== SOURCE PASSAGE
- Region: Southern Sudan
- Ethnicity: Lopit people
- Native speakers: 120,000 (2017)
- Language family: Nilo-Saharan? Eastern Sudanic?Kir–Abbaian?NiloticEastern NiloticAteker–Lotuko–MaaLotuko–MaaLotukoLopit–DongotonoLopit; ; ; ; ; ; ; ; ;

Language codes
- ISO 639-3: lpx
- Glottolog: lopi1242

= Lopit language =

Eastern Nilotic language

The Lopit language is an Eastern Nilotic language spoken by around 117,000 people in Eastern Equatoria State, South Sudan. Lopit is part of the Lotuko-Teso subfamily and is related to Lotuko, Turkana and Maasai. Lopit is a VSO language and has a complex tonal system.

The Lopit language has six different dialects: Ngabori, spoken by the Ngaboli sub-community; Dorik, spoken by the Dorik sub-community; Ngotira, spoken by the Ngotira sub-community; Lomiaha, spoken by the Lomiaha sub-community; Lohutok, spoken by the Lohutok sub-community, and Lolongo, spoken by the Lolongo sub-community. Some small sub-communities or villages (for instance Loming, Ahado, Oriaju, Hidonge and Atarangi) also speak Lotuko due to their proximity to the neighboring Lotuko communities. The dialects have similar segmental phonologies with minor vowel and consonant shifts, and also some tonal variations. Lopit speakers generally group the dialects into Northern Lopit and Southern Lopit.

== Phonology ==
Lopit is a tonal language with 3 tones: high, falling and low.

=== Vowels ===
Lopit has 5 vowels: a, e, i, o, u.

=== Consonants ===

|  |  | Labial | Alveolar | Palatal | Velar | Glottal |
| Nasal |  | m | n | ɲ | ŋ |  |
| Plosive/ Affricate | voiceless | p | t | t͡ʃ | k |  |
| voiced | b | d | d͡ʒ | g |  |
| Fricative |  |  | s |  |  | h |
| Approximant |  | w | l | j |  |  |
| Trill |  |  | r |  |  |  |

== Grammar ==
===Vowel Harmony===
Lopit has vowel harmony for prepositions. Prepositions have the suffix /o/ with vowels /o, u/, /e/ with /e, i/, and /a/ with /a/.

Examples:
- rang - the bow
- bok - stable for cows or goats
- heju - legs

===Gender===
Lopit has grammatical gender: all nouns belong to either the feminine or masculine gender, but most nouns are not marked overtly for gender. Gender is instead mostly indicated via agreement marking on relative pronouns, demonstratives and possessives.

For some family terms, birds and animals, and agentive nouns, gender is marked with the /lɔ-/ for masculine and either /ɪ-/ or /na/- for feminine.
====
WHAT YOU NEED TO DO
From the passage on the Lopit language, extract the stretch from "- Region: Southern" through "complex tonal system." word for word.
== DATASET
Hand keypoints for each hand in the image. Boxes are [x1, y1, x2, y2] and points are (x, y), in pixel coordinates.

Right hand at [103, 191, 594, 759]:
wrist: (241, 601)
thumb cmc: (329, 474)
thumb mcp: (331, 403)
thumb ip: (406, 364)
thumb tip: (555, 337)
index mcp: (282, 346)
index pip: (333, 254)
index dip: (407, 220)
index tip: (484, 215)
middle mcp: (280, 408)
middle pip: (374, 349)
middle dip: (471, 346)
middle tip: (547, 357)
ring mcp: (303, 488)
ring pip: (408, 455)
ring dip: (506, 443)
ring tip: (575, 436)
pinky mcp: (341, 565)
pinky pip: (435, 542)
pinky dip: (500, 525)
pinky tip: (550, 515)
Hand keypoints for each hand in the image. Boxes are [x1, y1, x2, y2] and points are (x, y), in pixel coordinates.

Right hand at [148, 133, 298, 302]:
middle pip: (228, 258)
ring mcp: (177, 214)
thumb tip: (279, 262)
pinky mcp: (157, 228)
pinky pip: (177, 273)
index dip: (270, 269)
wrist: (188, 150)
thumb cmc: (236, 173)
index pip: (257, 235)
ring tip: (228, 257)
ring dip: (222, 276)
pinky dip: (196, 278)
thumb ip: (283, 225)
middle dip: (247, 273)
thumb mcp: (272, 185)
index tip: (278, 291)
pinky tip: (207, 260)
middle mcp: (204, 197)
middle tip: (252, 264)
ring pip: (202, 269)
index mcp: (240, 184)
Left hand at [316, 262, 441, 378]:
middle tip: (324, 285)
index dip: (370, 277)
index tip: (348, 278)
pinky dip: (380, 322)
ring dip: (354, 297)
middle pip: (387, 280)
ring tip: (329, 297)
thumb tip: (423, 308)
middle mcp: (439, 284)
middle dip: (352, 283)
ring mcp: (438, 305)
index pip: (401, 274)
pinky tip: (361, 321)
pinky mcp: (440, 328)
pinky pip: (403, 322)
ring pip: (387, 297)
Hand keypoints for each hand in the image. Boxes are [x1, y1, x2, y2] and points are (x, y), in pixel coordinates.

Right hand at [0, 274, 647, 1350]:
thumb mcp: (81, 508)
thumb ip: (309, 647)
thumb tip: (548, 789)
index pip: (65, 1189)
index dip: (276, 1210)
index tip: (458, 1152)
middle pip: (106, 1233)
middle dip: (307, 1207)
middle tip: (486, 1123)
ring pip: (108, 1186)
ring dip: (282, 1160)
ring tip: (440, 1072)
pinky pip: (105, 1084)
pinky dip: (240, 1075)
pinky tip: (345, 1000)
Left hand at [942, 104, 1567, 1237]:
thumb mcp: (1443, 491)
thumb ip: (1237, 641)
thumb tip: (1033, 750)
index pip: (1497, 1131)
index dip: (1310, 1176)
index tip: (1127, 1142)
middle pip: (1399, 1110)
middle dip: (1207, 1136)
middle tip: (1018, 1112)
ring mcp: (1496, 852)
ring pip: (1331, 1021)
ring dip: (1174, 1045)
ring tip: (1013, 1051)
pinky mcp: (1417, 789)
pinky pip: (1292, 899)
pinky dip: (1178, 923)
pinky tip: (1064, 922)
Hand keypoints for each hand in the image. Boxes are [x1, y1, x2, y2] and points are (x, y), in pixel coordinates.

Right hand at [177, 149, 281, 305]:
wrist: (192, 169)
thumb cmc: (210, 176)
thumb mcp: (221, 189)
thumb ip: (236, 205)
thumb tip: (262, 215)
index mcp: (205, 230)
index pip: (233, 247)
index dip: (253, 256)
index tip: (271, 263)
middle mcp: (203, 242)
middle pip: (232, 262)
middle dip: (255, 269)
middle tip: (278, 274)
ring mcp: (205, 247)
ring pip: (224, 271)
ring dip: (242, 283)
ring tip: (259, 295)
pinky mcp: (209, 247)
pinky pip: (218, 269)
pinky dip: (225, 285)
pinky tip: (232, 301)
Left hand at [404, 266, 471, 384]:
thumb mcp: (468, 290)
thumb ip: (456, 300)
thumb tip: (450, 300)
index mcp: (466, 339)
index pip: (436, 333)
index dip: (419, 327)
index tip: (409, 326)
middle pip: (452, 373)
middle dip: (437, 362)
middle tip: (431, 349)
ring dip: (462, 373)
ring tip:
====
SOLUTION TO THE PROBLEM
- Region: Southern Sudan
- Ethnicity: Lopit people
- Native speakers: 120,000 (2017)
- Language family: Nilo-Saharan? Eastern Sudanic?Kir–Abbaian?NiloticEastern NiloticAteker–Lotuko–MaaLotuko–MaaLotukoLopit–DongotonoLopit; ; ; ; ; ; ; ; ;

Language codes
- ISO 639-3: lpx
- Glottolog: lopi1242

= Lopit language =

Eastern Nilotic language

The Lopit language is an Eastern Nilotic language spoken by around 117,000 people in Eastern Equatoria State, South Sudan. Lopit is part of the Lotuko-Teso subfamily and is related to Lotuko, Turkana and Maasai. Lopit is a VSO language and has a complex tonal system.